··· MATERIAL FOR THIS EXERCISE ···

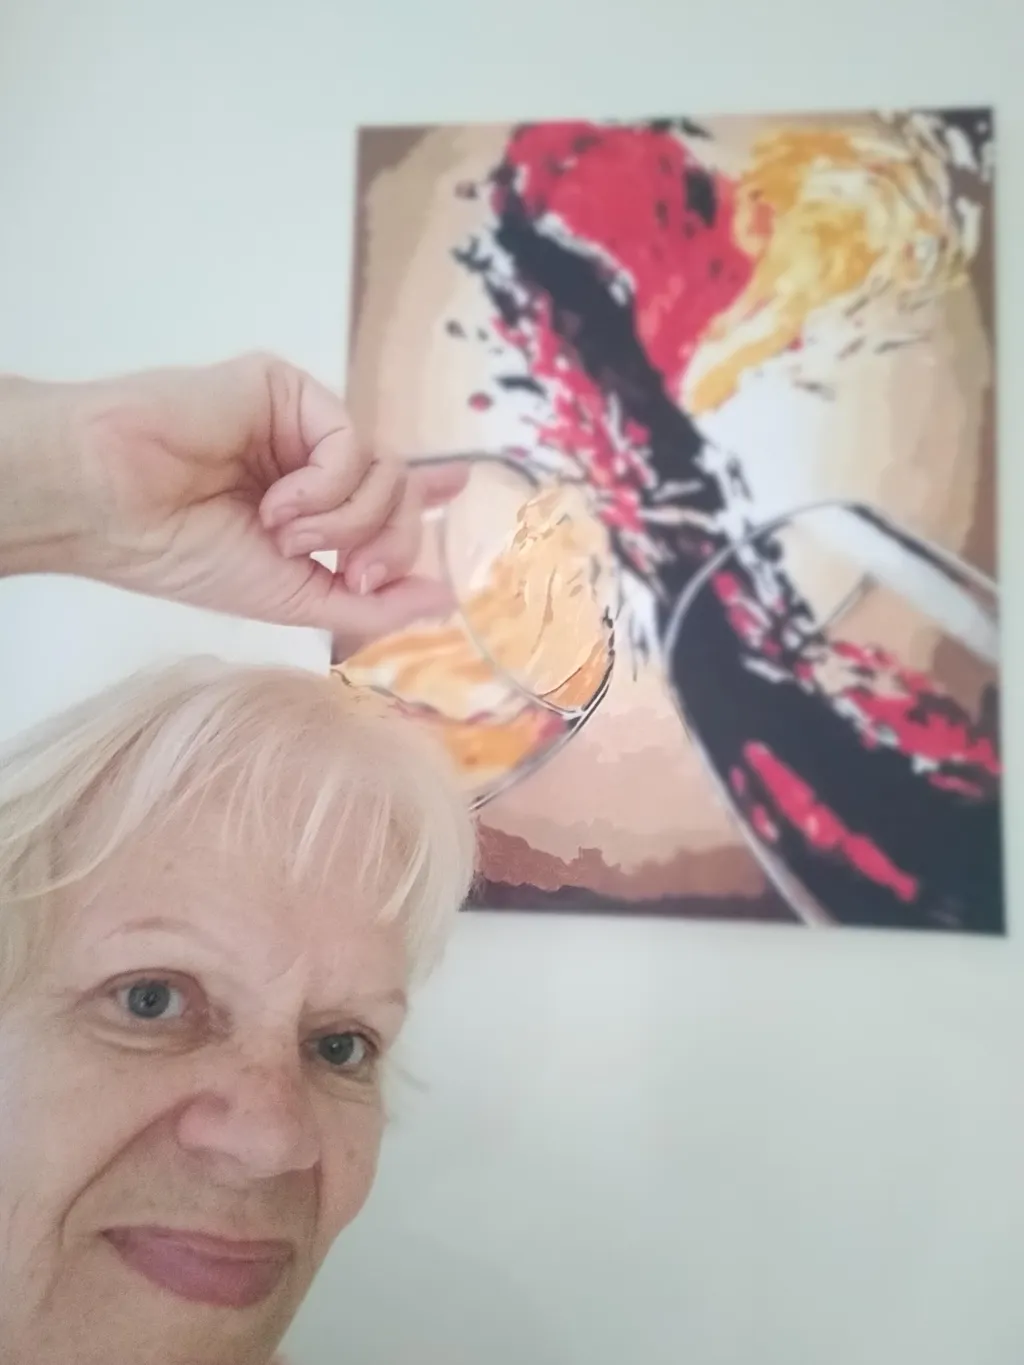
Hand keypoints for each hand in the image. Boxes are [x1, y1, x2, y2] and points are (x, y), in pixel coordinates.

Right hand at [0, 354, 466, 640]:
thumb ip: (371, 601)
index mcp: (301, 499)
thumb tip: (444, 602)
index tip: (456, 488)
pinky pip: (351, 442)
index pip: (379, 492)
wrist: (115, 507)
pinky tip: (275, 503)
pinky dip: (325, 487)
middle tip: (348, 572)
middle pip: (398, 491)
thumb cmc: (184, 555)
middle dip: (387, 543)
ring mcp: (298, 421)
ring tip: (281, 533)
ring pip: (385, 470)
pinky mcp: (288, 388)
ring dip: (342, 521)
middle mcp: (305, 457)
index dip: (421, 494)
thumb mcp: (295, 598)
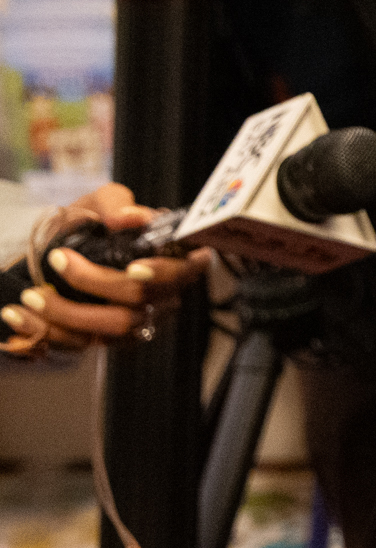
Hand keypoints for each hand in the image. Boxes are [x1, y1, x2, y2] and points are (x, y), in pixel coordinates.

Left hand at [2, 185, 209, 362]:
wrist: (62, 253)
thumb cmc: (92, 226)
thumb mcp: (102, 203)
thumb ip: (117, 203)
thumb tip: (131, 217)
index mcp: (171, 259)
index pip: (186, 271)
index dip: (164, 273)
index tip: (133, 269)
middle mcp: (161, 295)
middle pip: (139, 299)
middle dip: (94, 282)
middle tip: (57, 261)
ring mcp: (136, 321)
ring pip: (111, 327)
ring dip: (66, 312)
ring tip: (31, 294)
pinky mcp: (106, 339)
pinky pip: (81, 344)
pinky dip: (46, 333)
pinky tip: (19, 316)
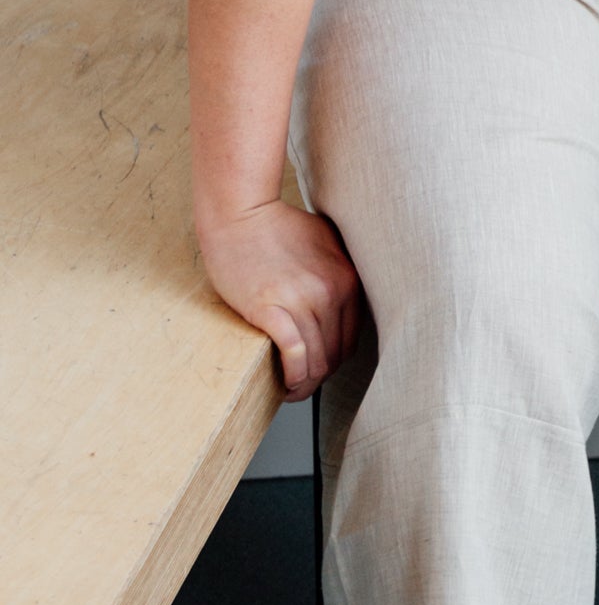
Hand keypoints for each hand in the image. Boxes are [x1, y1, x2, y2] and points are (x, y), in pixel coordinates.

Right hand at [197, 198, 360, 401]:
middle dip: (322, 376)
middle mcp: (331, 291)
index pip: (352, 336)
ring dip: (306, 384)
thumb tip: (344, 303)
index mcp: (347, 278)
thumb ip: (339, 272)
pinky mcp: (271, 308)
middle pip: (336, 352)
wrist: (240, 213)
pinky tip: (285, 385)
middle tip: (305, 386)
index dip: (337, 358)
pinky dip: (292, 376)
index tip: (322, 367)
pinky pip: (293, 354)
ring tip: (293, 391)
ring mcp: (302, 300)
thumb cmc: (277, 227)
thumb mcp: (326, 244)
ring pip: (316, 360)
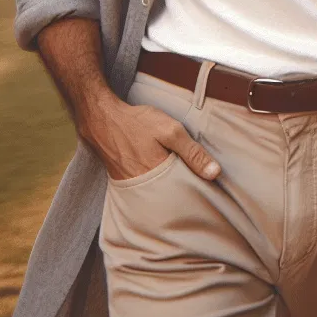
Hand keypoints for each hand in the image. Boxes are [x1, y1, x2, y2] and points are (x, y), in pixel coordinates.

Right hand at [80, 95, 220, 181]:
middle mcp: (144, 187)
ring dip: (171, 190)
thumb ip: (193, 153)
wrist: (102, 119)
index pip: (185, 193)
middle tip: (199, 189)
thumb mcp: (171, 132)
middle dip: (185, 194)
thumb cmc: (137, 123)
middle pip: (171, 197)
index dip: (198, 191)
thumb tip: (215, 173)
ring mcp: (132, 185)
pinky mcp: (124, 181)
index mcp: (159, 176)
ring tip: (183, 183)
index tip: (211, 189)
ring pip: (159, 194)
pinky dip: (156, 185)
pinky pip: (145, 189)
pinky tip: (162, 177)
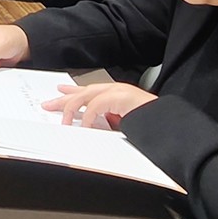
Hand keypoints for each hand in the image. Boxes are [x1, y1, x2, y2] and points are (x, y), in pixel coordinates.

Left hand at [42, 83, 156, 128]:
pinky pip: (98, 105)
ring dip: (72, 108)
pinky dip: (89, 117)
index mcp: (115, 95)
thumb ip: (108, 123)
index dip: (72, 92)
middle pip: (82, 92)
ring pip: (86, 96)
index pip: (88, 91)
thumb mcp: (123, 124)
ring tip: (64, 122)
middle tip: (48, 105)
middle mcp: (115, 90)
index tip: (59, 93)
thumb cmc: (149, 125)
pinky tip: (85, 127)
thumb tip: (90, 128)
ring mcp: (119, 92)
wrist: (169, 123)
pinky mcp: (122, 97)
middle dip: (64, 99)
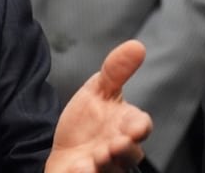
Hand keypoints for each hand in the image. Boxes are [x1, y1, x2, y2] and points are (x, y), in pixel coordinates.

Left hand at [46, 40, 152, 172]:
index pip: (140, 126)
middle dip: (125, 149)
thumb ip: (116, 71)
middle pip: (130, 154)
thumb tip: (137, 45)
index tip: (135, 127)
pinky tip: (78, 168)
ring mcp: (104, 168)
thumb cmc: (87, 123)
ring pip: (112, 169)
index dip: (139, 127)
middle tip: (115, 144)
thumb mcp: (98, 91)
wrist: (64, 152)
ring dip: (106, 164)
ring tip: (96, 158)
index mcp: (125, 126)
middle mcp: (119, 150)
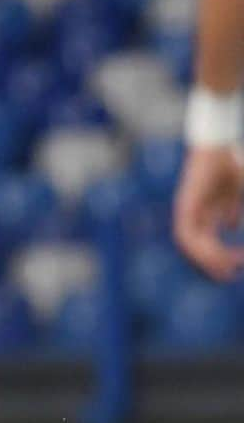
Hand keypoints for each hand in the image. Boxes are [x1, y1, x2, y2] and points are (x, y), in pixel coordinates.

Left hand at [173, 145, 243, 280]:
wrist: (217, 147)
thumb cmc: (231, 166)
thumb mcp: (240, 195)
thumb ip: (235, 211)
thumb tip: (233, 227)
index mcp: (208, 212)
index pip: (211, 242)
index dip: (224, 256)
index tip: (240, 266)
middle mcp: (195, 214)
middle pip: (201, 246)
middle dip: (215, 262)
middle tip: (233, 274)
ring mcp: (188, 211)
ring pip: (192, 244)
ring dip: (208, 258)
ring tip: (227, 268)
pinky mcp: (184, 207)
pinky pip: (186, 235)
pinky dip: (200, 248)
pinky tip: (219, 255)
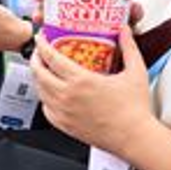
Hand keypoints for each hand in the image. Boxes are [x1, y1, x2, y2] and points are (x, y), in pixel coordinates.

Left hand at [31, 26, 154, 155]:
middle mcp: (68, 96)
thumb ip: (129, 47)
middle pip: (38, 73)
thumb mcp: (135, 72)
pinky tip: (51, 94)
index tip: (40, 38)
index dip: (42, 45)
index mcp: (81, 81)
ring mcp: (64, 113)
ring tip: (43, 71)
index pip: (51, 57)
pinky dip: (44, 98)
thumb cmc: (135, 110)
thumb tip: (124, 31)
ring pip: (40, 91)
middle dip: (35, 59)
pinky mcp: (65, 126)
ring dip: (38, 78)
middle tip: (39, 53)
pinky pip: (46, 109)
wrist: (134, 138)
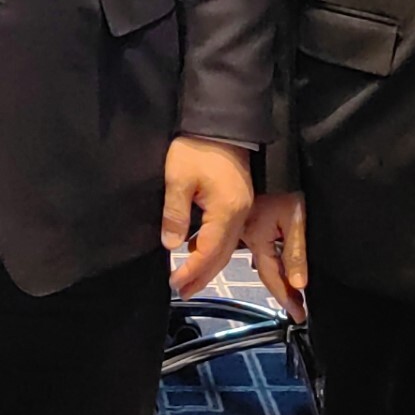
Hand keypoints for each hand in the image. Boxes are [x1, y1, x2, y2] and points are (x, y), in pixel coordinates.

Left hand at [162, 136, 255, 298]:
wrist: (221, 123)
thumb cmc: (197, 148)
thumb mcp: (178, 179)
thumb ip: (175, 213)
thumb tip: (171, 244)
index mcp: (227, 211)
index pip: (210, 251)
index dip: (192, 270)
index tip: (175, 283)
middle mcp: (240, 214)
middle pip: (223, 255)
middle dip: (202, 275)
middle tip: (183, 291)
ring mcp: (242, 208)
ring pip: (228, 247)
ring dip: (209, 264)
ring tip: (189, 279)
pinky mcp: (240, 201)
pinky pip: (229, 234)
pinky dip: (214, 248)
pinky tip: (198, 250)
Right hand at [242, 191, 308, 321]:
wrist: (259, 155)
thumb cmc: (279, 181)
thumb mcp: (294, 217)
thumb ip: (294, 251)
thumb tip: (298, 283)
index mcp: (257, 238)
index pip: (274, 277)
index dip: (287, 298)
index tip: (299, 316)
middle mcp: (246, 237)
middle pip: (265, 272)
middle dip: (280, 292)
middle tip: (295, 310)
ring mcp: (243, 228)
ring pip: (259, 260)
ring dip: (273, 277)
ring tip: (287, 293)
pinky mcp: (244, 218)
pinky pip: (255, 248)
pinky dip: (267, 261)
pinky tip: (269, 263)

···

*WHAT THE TASK ASKS*
No pictures should appear in the copy, which holds exactly the lines from the first line of the data through the line with "pinky mcp: (271, 308)" and nothing else.

*THE COMPLETED TASK*
Hand keypoints for each hand in the image. Boxes are [x1, y1, x2, y2] and points are (x, y), in pixel coordinates.

Right hand at [0, 354, 466, 640]:
thumb ip: (371, 601)
index mcp: (301, 499)
thumb tip: (444, 602)
index tip: (456, 488)
pinky pip: (351, 442)
index pip: (379, 492)
wrist: (115, 507)
pinky tip: (275, 503)
pinky dip: (325, 487)
middle tip: (348, 572)
middle pip: (398, 491)
thumb cmc: (184, 555)
middle dip: (387, 543)
ring mcp: (298, 421)
ring tip: (281, 533)
ring pip: (385, 470)
pinky mcp: (288, 388)
ring dip: (342, 521)
middle mcp: (305, 457)
index dip: (421, 494)
thumb mcp: (295, 598)
Hand keypoints for each hand in the image. Boxes are [x1, y1, x2, y2] and points are (x, y), in pixel coordinates.

Left hand at [2, 185, 209, 362]:
wrist: (62, 253)
thumb cmc: (92, 226)
thumb mcp: (102, 203)
thumb ip: (117, 203)
thumb tip: (131, 217)
index mcp: (171, 259)
index pip: (186, 271)
index dip: (164, 273)
index tip: (133, 269)
middle mcp: (161, 295)
middle pip: (139, 299)
middle dip: (94, 282)
middle tip: (57, 261)
ring mcp: (136, 321)
ring pip: (111, 327)
ring dip: (66, 312)
ring tip: (31, 294)
pinky mcp: (106, 339)
pinky pip: (81, 344)
pinky dip: (46, 333)
pinky tip: (19, 316)
Hand keypoints for each hand in the image. Boxes are [x1, y1, x2, y2] and points are (x, y), in pixel coordinates.

Right hand at [197, 198, 360, 401]:
middle dip: (322, 376)
middle mcp: (331, 291)
index pip: (352, 336)
ring dip: (306, 384)
thumb tip: (344, 303)
index mcp: (347, 278)
thumb ip: (339, 272)
pinky mcp: (271, 308)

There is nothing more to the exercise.